Toyota Avalon Sports ADAS Features, Safety Connect Offer

This week, Toyota unveiled the latest version of its flagship Avalon four-door sedan, which boasts a slew of advanced driver assistance system (ADAS) features and connectivity options.

For its fifth generation, Toyota outfitted the Avalon with Safety Connect and Service Connect, which both come with a three-year trial period, and Remote Connect, which comes with a six-month trial.

Remote Connect allows drivers to lock or unlock their doors, start the engine or check their fuel level from a smartwatch or Amazon Alexa-enabled device. This feature is also voice activated and compatible with a number of Android or Apple devices.

Toyota is also offering a WiFi trial through Verizon, with up to 2GB within six months, and the sedan also comes with the Entune 3.0 infotainment system, a Scout GPS Link application, while Apple’s CarPlay platform is also standard on all models.

The sedan’s nine-inch multimedia system displays audio and navigation, and integrates the car’s climate control system, while the Scout GPS Link app offers voice-activated search, with results shown on the display.

Below the screen is a slide-open bin containing a 12-volt plug and the standard wireless Qi mobile device charger, with a trio of USB power ports — making for five total — located inside the center console.

Behind the steering wheel, a seven-inch multi-information display shows vehicle information, turn-by-turn navigation, and various vehicle settings, such as those pertaining to lane departure alert with steering assist, intelligent clearance sonar and head-up display (HUD).

On the Limited and Touring models, a standard color 10-inch HUD projects important info, such as vehicle and engine speeds, turn-by-turn directions, audio settings, and drive mode, right onto the lower portion of the windshield.

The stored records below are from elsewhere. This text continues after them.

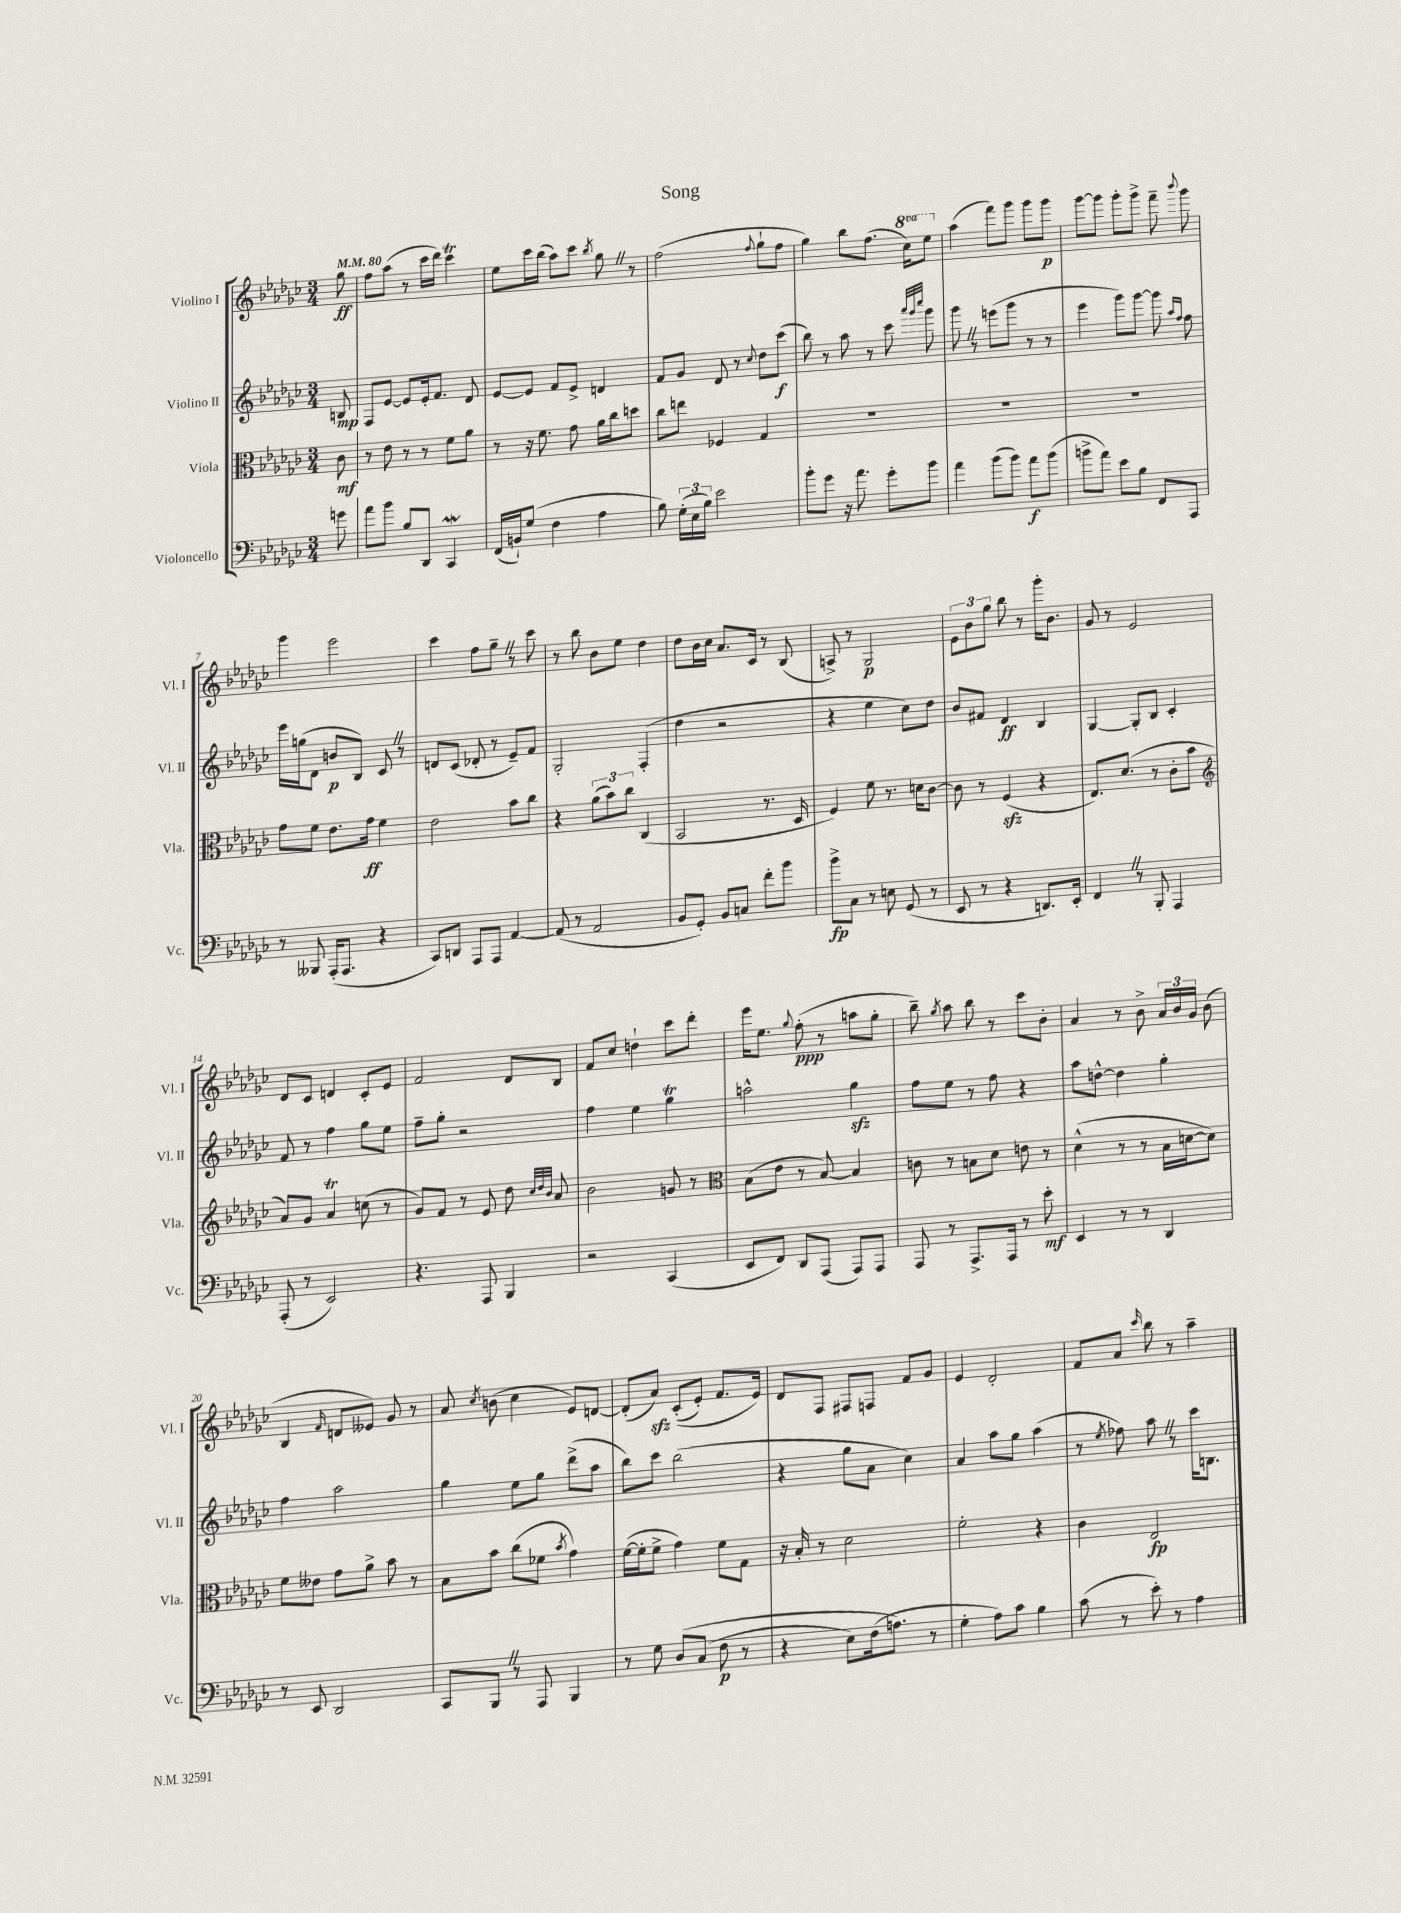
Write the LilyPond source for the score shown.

\header { title = "Song" }
<<
\new StaffGroup <<
\new Staff = "s0" \with { instrumentName = "Violino I" shortInstrumentName = "Vl. I" } {
    \clef treble \key ges \major \numericTimeSignature \time 3/4 \set Staff.ottavationMarkups = #ottavation-simple-ordinals \partial 8 \tempo 4 = 80
    \autoBeamOff ges''8\ff |
    f''8[ aes''8]( r8 ces'''16[ des'''16]) ces'''4\trill |
    ees''8[ ces'''16 bes''16]( aes''8[) ces'''8] \acciaccatura { bes''8 } ges''8 \once \override BreathingSign.text = \markup { \musicglyph "scripts.caesura.straight" } \breathe r8 |
    f''2( \appoggiatura { f''8 } ges''8[-! f''8] |
    ges''4) bes''8[ f''8.]( \ottava #1 ces'''16[) ees'''8] \ottava #0 |
    aes''4( f'''8[) ges'''8] ges'''8[ ges'''8]\p |
    ges'''8[~ ges'''8] ges'''8[-. ges'''8]-> f'''8-- \appoggiatura { bes'''8 } ges'''8 |
    ges'''4 ees'''2 |
    ces'''4 f''8[ ges''8]-- \once \override BreathingSign.text = \markup { \musicglyph "scripts.caesura.straight" } \breathe r8 ces'''8 |
    r8 bes''8 bes'8[ ees''8] des''4 |
    des''8[ bes'16 ces''16] aes'8.[ ces'16] r8 bes8( |
    a8->) r8 ges2\p |
    \tuplet 3/2 { ees'8[ bes'8 ges''8] } bes''8 r8 ges'''16[-. bes'8.] |
    ges'8 r8 ees'2 |
    des'8[ ces'8] d'4 ces'8[-. ees'8] |
    f'2 des'8[ bes8] |
    f'8[ ces''8] d''4-! ces'''8[ des'''8]-. |
    ees'''16[ ees''8.] \appoggiatura { ges''8 } f''8-.\ppp( r8 a''8[ ges''8]-. |
    bes''8--) \acciaccatura { ges''8 } aes''8 bes''8 r8 ces'''8[ bes'8]-. |
    aes'4 r8 bes'8-> \tuplet 3/2 { aes'16[ bes'16 ges'16] } bes'8( |
    bes4 \grace { f'16 } d'8[ eeses'8]) ges'8 r8 |
    aes'8 \acciaccatura { ces''8 } b'8( ces''4 ees'8[) d'8]~ |
    d'8[-.( aes'8]\sfz) ces'8[-.(\( ees'8]-.) f'8.[ ees'16]\) |
    des'8[ f8] fis8[ f8] f'8[ ges'8] |
    ees'4 des'2-. |
    f'8[ aes'8] \grace { ces'''16 } bes''8 r8 aes''4-- \bar "|." |
}
\new Staff = "s1" \with { instrumentName = "Violino II" shortInstrumentName = "Vl. II" } {
    \clef treble \key ges \major \numericTimeSignature \time 3/4 \partial 8
    \autoBeamOff b8\mp |
    f8[ ees'8]~ ees'8[ ees'16-. f'8.] des'8 |
    ees'8[~ ees'8] f'8[ ees'8]-> d'4 |
    f'8[ ges'8] des'8 r8 \appoggiatura { ces''8 } des''8[ ces'''8]\f( |
    bes''8) r8 aes''8 r8 ces'''8 \grace { aes'''32[ ges'''32 ces''''32] } ges'''8 |
    ges'''8 \once \override BreathingSign.text = \markup { \musicglyph "scripts.caesura.straight" } \breathe r8 e'''8[( ges'''8] r8 r8 |
    ees'''4 ges'''8[) ges'''8]~ ges'''8 \grace { aes''16[ f''16] } f''8 |
    ees'''16[ g''16( des'8] b'8[\p bes8]) ces'8 \once \override BreathingSign.text = \markup { \musicglyph "scripts.caesura.straight" } \breathe r8 |
    d'8[ ces'8]( des'8-. r8 ees'8[--) f'8] |
    ges2-. f4-.( |
    des''4 r2 |
    r4 ees''4 ces''8[) des''8] |
    bes'8[ fis'8] des'4\ff bes4 |
    ges4~ ges8[-. bes8] ces'4-. |
    f'8 r8 f''4 ges''8[ ees''8] |
    f''8[-- ges''8]-. r2 |
    f''4 ees''4 ges''4\trill |
    a''2-^ ges''4\sfz |
    f''8[ ees''8] r8 f''8 r4 |
    aes''8[ d''8]~-^ d''4 ges''4-. |
    f''4 aes''2 |
    ges''4 ees''8[ ges''8] des'''8[->( aes''8] |
    bes''8[) ces'''8] bes''2( |
    r4 ges''8[ aes'8] ces''4) |
    aes'4 aes''8[ ges''8] aes''4( |
    r8 \acciaccatura { ees''8 } fes''8) aes''8 \once \override BreathingSign.text = \markup { \musicglyph "scripts.caesura.straight" } \breathe r8 ces'''16[ b8.] \bar "|." |
}
\new Staff = "s2" \with { instrumentName = "Viola" shortInstrumentName = "Vla." } {
    \clef alto \key ges \major \numericTimeSignature \time 3/4 \partial 8
    \autoBeamOff ces'8\mf |
    r8 ees'8 r8 r8 f'8[ aes'8] |
    r8 r16 f'8. ges'8 aes'16[ ces''16 d''8] |
    ces''8[ e''8] fes4 ges4 |
    R2. |
    R2. |
    R2. |
    ges'8[ f'8] ees'8.[ ges'16]\ff f'4 |
    ees'2 bes'8[ ces''8] |
    r4 \tuplet 3/2 { aes'8[( bes'8) ces''8] } ces4( |
    bes,2 r8. des16 |
    f4) f'8 r8. d'16[ ces'8]~ |
    ces'8 r8 f4\sfz( r4 |
    ees8.[) des'8.]( r8 ces'8[-. bes'8] |
    \clef treble aes'8[) ges'8] aes'4\trill c''8( r8 |
    ges'8[) f'8] r8 ees'8 des''8 \grace { ces''32[ des''32 bes'32] } aes'8 |
    bes'2 g'8 r8 |
    \clef alto bes8[( ees'8] r8 bes8~) bes4 |
    c'8 r8 b8[ des'8] e'8 r8 |
    des'4-^( r8 r8 bes16[ d'16~ d'8]) |
    f'8[ eeses'8] ges'8[ aes'8]-> bes'8 r8 |
    bes8[ bes'8] ces''8[( fes'8] \acciaccatura { bes'8 } ges'4) |
    f'16[~( f'16-. f'8]-> ges'4) f'8[ ges8] |
    r16 bes16-. r8 des'2 |
    f'2-. r4 |
    ces'4 ees2\fp \bar "|." |
}
\new Staff = "s3" \with { instrumentName = "Violoncello" shortInstrumentName = "Vc." } {
    \clef bass \key ges \major \numericTimeSignature \time 3/4 \partial 8
    \autoBeamOff g'8 |
    aes'8[ bes'8] bes8[ des,8] ces,4\mordent |
    f,16[( b,16-!) ges8]( f4 aes4 |
    bes8) \tuplet 3/2 { ges16[-.( ees16 bes16]) } ees'2 |
    bes'8[-. ges'8] r16 aes'8. ges'8[-. bes'8] |
    aes'4 bes'8[( bes'8]) aes'8[\f bes'8]( |
    b'8[-> aes'8]) ees'8[ bes8] f,8[ aes,,8] |
    r8 beses,,8 aes,,16[-.( aes,,8.] r4 |
    ces,8[) d,8] aes,,8[ aes,,8] aes,4~ |
    aes,8( r8 aes,2 |
    bes,8[ ges,8]-.) bes,8[ c8] f'8[-. bes'8] |
    bes'8[->\fp ces8] r8 e8 ges,8( r8 |
    ees,8 r8 r4 d,8.[) ees,16]-. |
    f,4 \once \override BreathingSign.text = \markup { \musicglyph "scripts.caesura.straight" } \breathe r8 bes,,8-. aes,,4 |
    aes,,8-.( r8 ees,2) |
    r4. aes,,8 bes,,4 |
    r2 ces,4( |
    ees,8[ f,8]) des,8[ aes,,8]( aes,,8[) aes,,8] |
    aes,,8 r8 aes,,8.[-> aes,,16] r8 ees'8-.\mf |
    ees,4 r8 r8 des,4 |
    r8 ees,8 des,2 |
    ces,8[ bes,,8] \once \override BreathingSign.text = \markup { \musicglyph "scripts.caesura.straight" } \breathe r8 aes,,8 bes,,4 |
    r8 ges8 des8[\( ces8]( f8\p r8 |
    r4 ees8[) f16( a8.]\) r8 |
    ges4-. aes8[) ces'8] bes4 |
    ces'8( r8 ees'8-.) r8 aes4 \bar "|." |
}
>>
>>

The Avalon’s standard Toyota Safety Sense P (TSS-P) suite of safety systems and technologies includes a pre-collision system with pedestrian detection, which is designed to alert the driver — and may apply the brakes — if it detects a potential frontal collision with another vehicle.

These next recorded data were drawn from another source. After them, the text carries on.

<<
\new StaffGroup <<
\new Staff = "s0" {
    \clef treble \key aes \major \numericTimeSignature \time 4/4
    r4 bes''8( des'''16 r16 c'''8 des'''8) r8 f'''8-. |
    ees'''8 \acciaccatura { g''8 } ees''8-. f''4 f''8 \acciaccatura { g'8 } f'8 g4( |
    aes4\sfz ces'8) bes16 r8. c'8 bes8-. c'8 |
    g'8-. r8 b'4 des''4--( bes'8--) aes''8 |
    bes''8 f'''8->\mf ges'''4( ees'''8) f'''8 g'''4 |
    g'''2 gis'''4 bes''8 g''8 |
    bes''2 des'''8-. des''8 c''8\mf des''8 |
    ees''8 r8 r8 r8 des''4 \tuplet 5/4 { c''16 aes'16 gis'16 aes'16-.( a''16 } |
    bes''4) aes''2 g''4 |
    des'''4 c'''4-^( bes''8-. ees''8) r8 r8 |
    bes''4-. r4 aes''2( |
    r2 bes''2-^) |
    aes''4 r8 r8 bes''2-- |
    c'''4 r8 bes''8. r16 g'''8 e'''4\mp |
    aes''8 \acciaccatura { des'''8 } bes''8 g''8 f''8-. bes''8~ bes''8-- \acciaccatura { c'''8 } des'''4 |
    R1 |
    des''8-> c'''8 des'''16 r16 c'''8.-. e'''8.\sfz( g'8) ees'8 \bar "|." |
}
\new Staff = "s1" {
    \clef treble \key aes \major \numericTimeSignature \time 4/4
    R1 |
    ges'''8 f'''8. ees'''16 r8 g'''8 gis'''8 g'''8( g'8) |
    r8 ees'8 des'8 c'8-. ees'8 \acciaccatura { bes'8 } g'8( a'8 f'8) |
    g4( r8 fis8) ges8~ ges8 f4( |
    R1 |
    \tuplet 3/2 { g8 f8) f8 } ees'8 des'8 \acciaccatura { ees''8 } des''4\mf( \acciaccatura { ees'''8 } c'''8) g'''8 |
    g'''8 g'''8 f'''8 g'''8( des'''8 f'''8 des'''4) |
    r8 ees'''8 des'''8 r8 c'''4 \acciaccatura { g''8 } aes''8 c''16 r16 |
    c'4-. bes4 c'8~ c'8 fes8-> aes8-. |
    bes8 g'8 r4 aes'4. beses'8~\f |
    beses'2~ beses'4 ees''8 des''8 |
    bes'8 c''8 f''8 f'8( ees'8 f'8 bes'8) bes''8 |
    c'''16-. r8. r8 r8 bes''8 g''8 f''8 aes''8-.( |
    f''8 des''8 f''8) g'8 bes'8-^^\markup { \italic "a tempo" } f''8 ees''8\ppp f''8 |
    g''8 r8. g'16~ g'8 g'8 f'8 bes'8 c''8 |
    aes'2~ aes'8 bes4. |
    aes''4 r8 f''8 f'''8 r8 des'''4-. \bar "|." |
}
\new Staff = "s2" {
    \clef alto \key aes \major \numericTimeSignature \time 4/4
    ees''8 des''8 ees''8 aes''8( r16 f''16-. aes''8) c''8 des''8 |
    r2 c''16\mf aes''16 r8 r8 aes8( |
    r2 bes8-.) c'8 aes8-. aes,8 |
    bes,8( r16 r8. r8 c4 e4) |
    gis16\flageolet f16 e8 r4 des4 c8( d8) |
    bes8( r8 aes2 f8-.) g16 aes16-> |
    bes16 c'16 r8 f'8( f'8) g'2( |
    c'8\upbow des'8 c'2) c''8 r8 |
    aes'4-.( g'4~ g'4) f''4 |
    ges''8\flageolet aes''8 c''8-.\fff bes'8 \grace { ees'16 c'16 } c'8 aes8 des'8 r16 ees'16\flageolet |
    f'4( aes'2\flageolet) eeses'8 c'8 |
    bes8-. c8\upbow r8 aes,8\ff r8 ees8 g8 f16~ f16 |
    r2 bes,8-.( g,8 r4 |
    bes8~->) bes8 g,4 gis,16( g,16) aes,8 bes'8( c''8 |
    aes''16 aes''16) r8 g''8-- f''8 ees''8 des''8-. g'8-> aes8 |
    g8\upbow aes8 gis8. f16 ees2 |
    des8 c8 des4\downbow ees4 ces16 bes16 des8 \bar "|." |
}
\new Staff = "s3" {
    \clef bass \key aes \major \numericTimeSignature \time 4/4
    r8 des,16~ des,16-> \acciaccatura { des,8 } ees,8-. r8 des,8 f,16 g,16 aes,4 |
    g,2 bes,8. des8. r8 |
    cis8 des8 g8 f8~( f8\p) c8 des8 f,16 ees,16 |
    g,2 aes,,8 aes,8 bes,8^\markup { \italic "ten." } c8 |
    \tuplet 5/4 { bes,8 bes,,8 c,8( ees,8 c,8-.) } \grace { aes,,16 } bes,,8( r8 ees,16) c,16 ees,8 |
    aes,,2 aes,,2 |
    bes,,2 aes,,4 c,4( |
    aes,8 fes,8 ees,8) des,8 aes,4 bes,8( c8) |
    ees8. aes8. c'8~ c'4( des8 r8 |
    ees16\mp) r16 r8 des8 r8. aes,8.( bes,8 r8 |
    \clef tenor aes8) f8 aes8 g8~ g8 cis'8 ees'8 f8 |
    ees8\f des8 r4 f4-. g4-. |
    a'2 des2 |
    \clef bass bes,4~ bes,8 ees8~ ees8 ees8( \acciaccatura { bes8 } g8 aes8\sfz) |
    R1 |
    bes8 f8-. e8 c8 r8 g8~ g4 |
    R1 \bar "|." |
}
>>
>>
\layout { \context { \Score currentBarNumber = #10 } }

Another safety feature is full-speed range dynamic radar cruise control, which uses radar located behind the Toyota badge plus a camera on the windshield designed to help maintain a safe distance from the car in front.

Automatic high beam activation aids night-time driving by using a camera to detect headlights and tail-lights of preceding vehicles, and toggling accordingly between high and low beams, and additional standard safety technology includes a blind spot monitor with rear cross traffic alert.

Toyota isn’t alone in rolling out ADAS features and connected car features for its mid-market vehicles. Rival Nissan recently beefed up the standard safety feature set for its Rouge Sport model, offering as standard auto emergency braking (AEB), blind spot warning (BSW) and rear cross traffic alert (RCTA) on all 2018.5 models.

Automakers across the globe have been scrambling to showcase their own ADAS technologies, from Ford’s CoPilot360 suite of safety features to Daimler’s Active Distance Assist Distronic found on its Mercedes sedans.